Any minute now, I'll receive a phone call from an unidentified man, telling me where I should go next in my attempt to rob one of the city's most high-profile banks.
Welcome to the world of Blast Theory and their new production A Machine To See With.
Anyone who plans to see this promenade, interactive show in its short Edinburgh run (until Sunday) should stop reading now.
The less you know about the production, the more you'll enjoy it.
First premiered at Robert Redford's Sundance Festival, its filmic atmosphere is no coincidence.
The story of an attempted bank heist is based on the Jean Luc Godard film Made in USA, which is in turn based on the The Jugger by Richard Stark.
The title "A machine to see with" comes from a line in the film but it could also refer to the mobile phone in your hand, which issues both the performance and the stage directions over the course of the next 50 minutes.
There are potential problems, of course.
Like your mother phoning in the middle of the show.
Or indeed patchy reception which means some of the more detailed descriptions are scrambled.
But I persevere, following the path to the public toilets behind the bandstand where I'm instructed to lock myself in and hide all my money in a safe place, on my person.
Previous work by this Brighton-based theatre company has seen theatregoers "kidnapped" during performances so I'm slightly apprehensive as I emerge for the next location (not least because I'm emerging suspiciously from a public toilet in a city park).
I'm heading for the Grassmarket, looking for possible partners in crime, or indeed anyone else who's at the same show (participants are dispatched from the venue 15 minutes apart).
The problem is that everyone is on the phone.
Even narrowing it down to those who are not talking, but listening attentively, doesn't help.
Then, a breakthrough. I spot the director of the National Theatre of Wales scurrying down the Grassmarket.
We eye each other with embarrassment at the Grassmarket sign.
"You're at the same show as me," I say.
"I'm lost," he says.
"I'm having real problems following the directions."

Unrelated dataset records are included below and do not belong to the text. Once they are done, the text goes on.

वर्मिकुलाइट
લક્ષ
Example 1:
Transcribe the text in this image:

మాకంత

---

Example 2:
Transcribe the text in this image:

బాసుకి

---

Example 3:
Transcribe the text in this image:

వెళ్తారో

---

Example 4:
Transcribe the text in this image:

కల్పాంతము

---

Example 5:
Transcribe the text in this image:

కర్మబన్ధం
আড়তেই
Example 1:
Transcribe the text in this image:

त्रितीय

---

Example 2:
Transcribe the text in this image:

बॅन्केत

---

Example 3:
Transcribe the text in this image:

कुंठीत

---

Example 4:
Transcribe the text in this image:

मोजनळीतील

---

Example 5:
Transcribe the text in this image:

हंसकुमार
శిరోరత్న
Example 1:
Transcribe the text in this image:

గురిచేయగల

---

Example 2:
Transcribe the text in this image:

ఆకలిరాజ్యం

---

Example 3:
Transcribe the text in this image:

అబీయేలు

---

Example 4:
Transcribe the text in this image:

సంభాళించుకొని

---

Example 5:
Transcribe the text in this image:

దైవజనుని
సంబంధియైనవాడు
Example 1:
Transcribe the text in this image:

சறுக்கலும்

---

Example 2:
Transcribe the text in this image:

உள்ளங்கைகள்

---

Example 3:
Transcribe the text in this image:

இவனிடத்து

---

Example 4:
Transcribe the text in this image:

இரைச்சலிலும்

A little local knowledge clearly helps.
We go our separate ways into the NCP car park - let's hope car park and toilet attendants across the city have been warned about strange characters hanging around.
I have to find and monitor a silver BMW which is parked on the third floor.

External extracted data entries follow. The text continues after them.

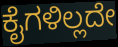
ಕೈಗಳಿಲ್ಲದೇ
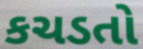
કચડતો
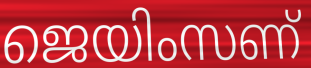
ജെയിംസണ്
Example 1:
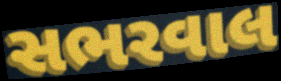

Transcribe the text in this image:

સભરવાલ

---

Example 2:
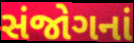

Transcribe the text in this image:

સંજોગનાં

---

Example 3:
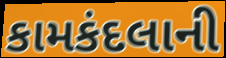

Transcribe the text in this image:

કામકંદલાની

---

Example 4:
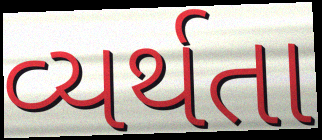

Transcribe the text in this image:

વ્યર્થતા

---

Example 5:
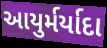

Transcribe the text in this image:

આયુર્મર્યાદા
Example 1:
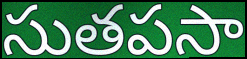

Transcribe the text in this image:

సుతపసా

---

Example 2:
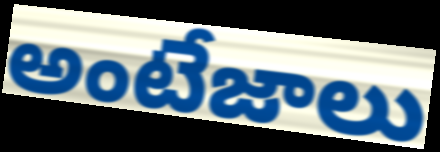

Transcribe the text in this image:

అంటేజాలు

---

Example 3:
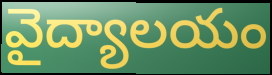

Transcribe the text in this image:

వైద్యాలయం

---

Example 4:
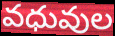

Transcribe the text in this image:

వధువుల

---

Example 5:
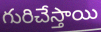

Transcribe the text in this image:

గురిచేస్తాయి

I can rarely find my own car in this car park so don't hold out much hope.
But after a bit of wandering, there it is.
Only a girl has just got in.
I'm told to watch from a distance so I hide behind a pillar (although my cover is blown by some tourists who stop to ask for directions for the exit).
Both girls get out and I call my contact back (it's all clearly recorded but it's amazing how important that disembodied voice becomes) and I'm told to get into the driver's seat and lock the doors.
In a few minutes, my accomplice will tap three times on the passenger window and I should let him in.
Meanwhile, the disembodied voice talks about corruption, the banks and the collapse of the global economy.
After 10 minutes, there's no knock and no suspicious people wandering around the car park.
My accomplice is lost. Or perhaps he got cold feet.
I use the keypad to reply that I want to take the option of going on my own.
I'm directed to a police box and then a clock and then the square outside the Clydesdale Bank.
I'm asked to consider all sorts of scenarios - would I hurt the security guard? Use a gun? Do I have an escape route planned?
Then I'm instructed to walk towards the entrance of the bank.
Just as I'm stepping forward, and wondering if the bank really has signed up for this sort of interactive theatre, the voice in my ear starts yelling "stop, stop, stop! Turn around and get out of there. As fast as you can."
Shame-faced, I head away towards a cafe on the square.
I'm wondering whether to grab a coffee and listen to the end of the show in comfort. Are they watching? Would they know?
I play safe and follow the instructions, arriving finally at a bus stop in the west end of the city.
I'm asked to observe the ordinary people around me, choose a person, imagine their life.
No-one bats an eyelid at me, slightly warm from an attempted heist and a lot of walking, and listening to the end of a performance only I know has happened.
A Machine to See With is at St George's West every 15 minutes from 1400 - 1900 until Sunday.